Antidepressants for smoking cessation have been shown to be effective in a number of trials which have been pooled in a Cochrane systematic review. (Hughes et al., 2007) This review included a total of 53 trials, 40 of which assessed the effect of bupropion and eight nortriptyline. Pooling six available trials using nortriptyline as the only pharmacotherapy showed evidence of a significant benefit for nortriptyline over placebo in achieving cessation in the longer (6-12 months) term (N = 975, OR 2.34, 95% CI 1.61 to 3.41, NNT = 10, 95% CI 6 to 20)). Nortriptyline has the potential for serious adverse effects, but it was not possible to pool adverse effects from the few small trials for smoking cessation. While none of the included trial reported major adverse effects, individual studies did report an increased incidence of anticholinergic adverse effects such as dry mouth and constipation.
Bupropion, when used as the sole pharmacotherapy, doubled the odds of smoking cessation compared to placebo at ≥6 months (31 trials, OR 1.94, 95% CI 1.72 to 2.19, NNT = 13, 95% CI 11 to 17). ). There were few serious adverse effects reported, although it is known there is a risk of about 1 in 1000 of seizures associated with bupropion use, and as a result it is contraindicated in patients with epilepsy, bulimia or a history of head trauma. While minor adverse effects could not be pooled, individual trials frequently reported insomnia, dizziness and headache to be more common with bupropion than placebo. Initial concerns that bupropion may increase suicide risk are currently unproven. Bupropion is recommended as first-line pharmacotherapy for smoking cessation alongside NRT [evidence level I], (NHLBI/WHO Workshop Report, April 2001) but there are currently insufficient data to recommend its use in preference to NRT, or vice versa. The recommended dose is 150 mg orally once daily for three days, then 150 mg twice daily (at least eight hours apart) for between seven and nine weeks, in combination with counselling. A quit date should be set (e.g. Day 5–10). The drug works equally well in smokers with and without a past history of depression. It is also effective in people who have relapsed and are motivated to quit again. There is insufficient evidence that adding bupropion or nortriptyline to nicotine replacement therapy provides an additional long-term benefit. Three trials of extended therapy with bupropion to prevent relapse after initial cessation did not find evidence of a significant long-term benefit.
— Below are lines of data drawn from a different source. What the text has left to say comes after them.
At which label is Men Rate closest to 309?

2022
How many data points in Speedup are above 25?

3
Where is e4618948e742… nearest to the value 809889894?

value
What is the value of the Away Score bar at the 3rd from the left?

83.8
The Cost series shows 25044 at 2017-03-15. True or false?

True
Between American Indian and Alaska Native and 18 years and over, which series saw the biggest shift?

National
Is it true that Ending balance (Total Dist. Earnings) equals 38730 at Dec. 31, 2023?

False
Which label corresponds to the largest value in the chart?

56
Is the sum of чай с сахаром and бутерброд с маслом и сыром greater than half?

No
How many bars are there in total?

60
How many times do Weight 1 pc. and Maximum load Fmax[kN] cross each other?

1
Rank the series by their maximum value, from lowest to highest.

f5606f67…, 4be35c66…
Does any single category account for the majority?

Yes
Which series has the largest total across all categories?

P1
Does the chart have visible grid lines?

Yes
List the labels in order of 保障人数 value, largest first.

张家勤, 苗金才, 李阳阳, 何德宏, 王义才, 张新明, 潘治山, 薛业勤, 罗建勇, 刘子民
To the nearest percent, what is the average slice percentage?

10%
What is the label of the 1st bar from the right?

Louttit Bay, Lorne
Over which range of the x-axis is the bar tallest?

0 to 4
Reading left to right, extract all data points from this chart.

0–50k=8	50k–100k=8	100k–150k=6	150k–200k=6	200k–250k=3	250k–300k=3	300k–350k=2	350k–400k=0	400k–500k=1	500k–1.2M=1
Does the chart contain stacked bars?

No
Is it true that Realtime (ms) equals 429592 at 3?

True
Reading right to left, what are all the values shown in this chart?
The Cochrane systematic review included six trials of selective serotonin reuptake inhibitors; four of fluoxetine, one of sertraline and one of paroxetine. None of these detected significant long-term effects, and there was no evidence of a significant benefit when results were pooled. There was one trial of the monoamine oxidase inhibitor moclobemide, and one of the atypical antidepressant venlafaxine, neither of which detected a significant long-term benefit. Bupropion may interact with other antidepressants, especially monoamine oxidase inhibitors, which require a 14-day washout.